What is Seneca’s suggestion to those who have lost a friend, through desertion or betrayal?

Make new friends.

Seneca quotes one of his stoic predecessors, Hecato: “If you wish to be loved, love.”

Let’s say you suffer betrayal. In the instance you are betrayed, or learn of your betrayal, two paths present themselves to you.

In one direction, you can choose a path blooming with the natural offshoots of betrayal; bitterness, depression, anger, vengefulness. Though natural and flourishing, cheaply fertilised by resentful thinking, they are neither preferable nor sustainable. Allowing these shoots growth will poison your nature, and inevitably that of those around you. It is the easy path, down which the weak wander.

In the opposite direction, you can choose the path Seneca suggests. Though not beautifully flowered, barren even, you bring the beauty with you. Namely, “the qualities of a good and an enlightened character,” one which does not allow the evil expressed by betrayal to take root within their own nature.

Is that not preferable satisfaction to revenge? Shame on you who say otherwise!

The paths are clear-cut.

If you wish to be resented, resent.

If you would prefer to be loved, love.

Making Friends

Seneca reckons that it is “more of a pleasure to make a friend than to have one,” in the same way that “an artist derives more pleasure from painting than from having completed a picture.”

Indeed, it becomes a more precious pleasure and delicate art the older one gets. The artist must be more refined, being many years removed from the innocent openness with which formative friendships are forged, on playdates, up the park, in the playground.

If anything, making friends in adulthood is more exciting and meaningful. Growing up, one realises that some friends were made through pure happenstance, or are friends of friends, or were in fact fair-weather friends. The friendships you forge consciously as a grown-up mean more.

Seneca’s attitude might appear harsh. Economical, even, as if he hardly values friendship. “What is the loss of one friend, just make another!”

This is a misunderstanding. Seneca deeply values friendship. I think his point here is more like: “The milk is spilt. Do not cry over the spilt milk. Mop it up, forget about it, concentrate on pouring yourself another glass, and enjoy it.”

True Friendship

As I said, Seneca deeply values friendship. He quotes Epicurus, who wanted friends “for the purpose of having someone to come and sit beside his bed when he is ill or come to his rescue when hard up or thrown into chains.”

Seneca flips Epicurus, saying friends should not be made for our own benefit, “but so that on the contrary we may have someone by whose sickbed we ourselves may sit or whom we may ourselves release when that person is held prisoner by hostile hands.”

Seneca warns against Epicurus’ business-like view of friendship. “Anyone thinking of their own interests and seeking out friendship with this in view is making a great mistake.” Friends such as these do not stick around for anything but their own expedience, and “at the first clank of a chain that friend will disappear… a person who starts being friends with you because it pays them to do so will similarly cease to be friends because it pays them to do so.”

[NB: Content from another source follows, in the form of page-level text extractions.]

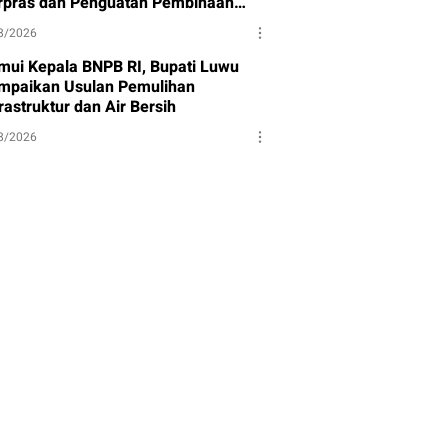
rpras dan Penguatan Pembinaan
et
8/2026
mui Kepala BNPB RI, Bupati Luwu
mpaikan Usulan Pemulihan
rastruktur dan Air Bersih
8/2026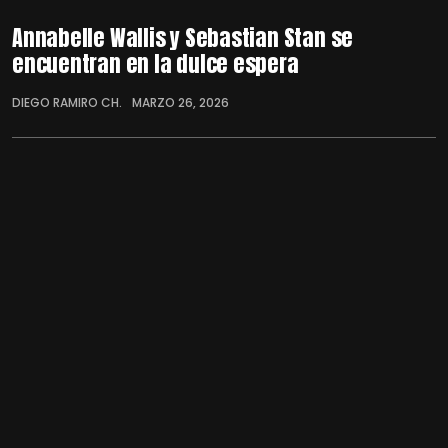
Annabelle Wallis y Sebastian Stan se
encuentran en la dulce espera
DIEGO RAMIRO CH.
MARZO 26, 2026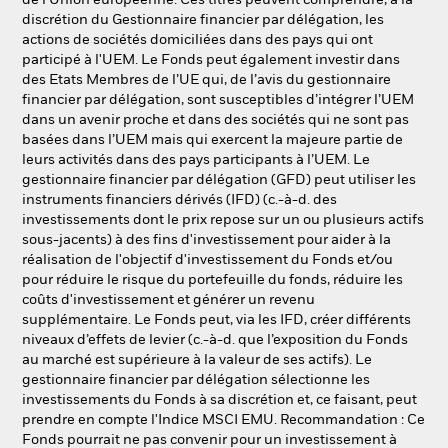
de l’Union européenne. Ces titres peuvent comprendre, à la
discrétion du Gestionnaire financier par délégation, les
actions de sociétés domiciliées dans des pays qui ont
participé à l'UEM. Le Fonds peut également investir dans
des Etats Membres de l’UE qui, de l’avis du gestionnaire
financier par délégation, sont susceptibles d’intégrer l’UEM
dans un avenir proche et dans des sociétés qui ne sont pas
basées dans l’UEM mais qui exercent la majeure partie de
leurs activités dans des pays participants à l’UEM. Le
gestionnaire financier par délégation (GFD) peut utiliser les
instruments financiers dérivés (IFD) (c.-à-d. des
investissements dont le prix repose sur un ou plusieurs actifs
sous-jacents) à des fins d'investissement pour aider à la
réalisation de l'objectif d'investissement du Fonds et/ou
pour réduire le risque du portefeuille du fonds, réduire les
coûts d'investissement et générer un revenu
supplémentaire. Le Fonds peut, via les IFD, créer différents
niveaux d’effets de levier (c.-à-d. que l’exposition du Fonds
au marché est supérieure à la valeur de ses actifs). Le
gestionnaire financier par délégation sélectionne les
investissements du Fonds à sa discrétion et, ce faisant, peut
prendre en compte l'Indice MSCI EMU. Recommandation : Ce
Fonds pourrait ne pas convenir pour un investissement à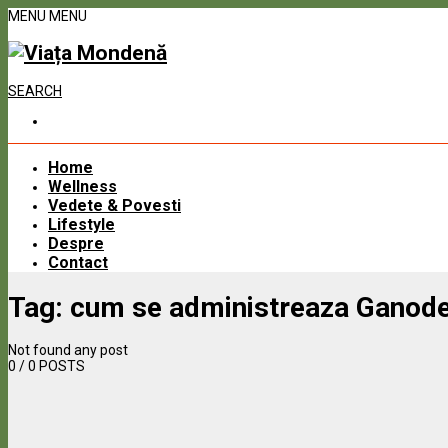
MENU
MENU
SEARCH
Home
Wellness
Vedete & Povesti
Lifestyle
Despre
Contact
Tag:
cum se administreaza Ganod
Not found any post
0
/ 0 POSTS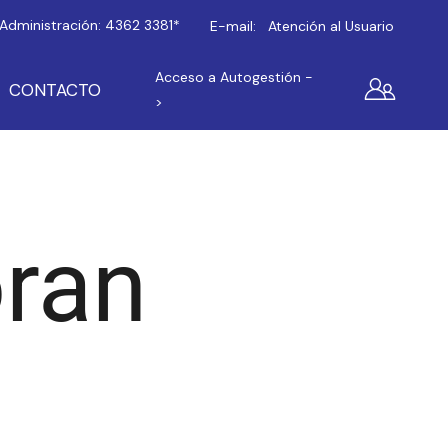
Administración:
4362 3381*
E-mail:
Atención al Usuario
Acceso a Autogestión -
CONTACTO
>
oran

Seneca, who was born before and died after Jesus Christ, held the Christian ideal of selfless love, without knowing it – before it was cool.

Seneca actually analogises friendship – true friendship – to falling in love, which he thinks is like “friendship gone mad… does anyone ever fall in love with a view to a profit, or advancement, or celebrity?” I guess it is a kind of natural and beautiful madness, isn’t it? It happens spontaneously, naturally, without calculation or any thought of gain.

This leads us roundly back to self-contentment. As we do not forge friendships in the expectation of any gain, there is nothing to be lost.

If you lose a friend through betrayal or desertion, you lose nothing, for that is not a friend, and you still possess the qualities which retain true friends and make new friends.

That is the sort of stoic self-contentment Seneca means.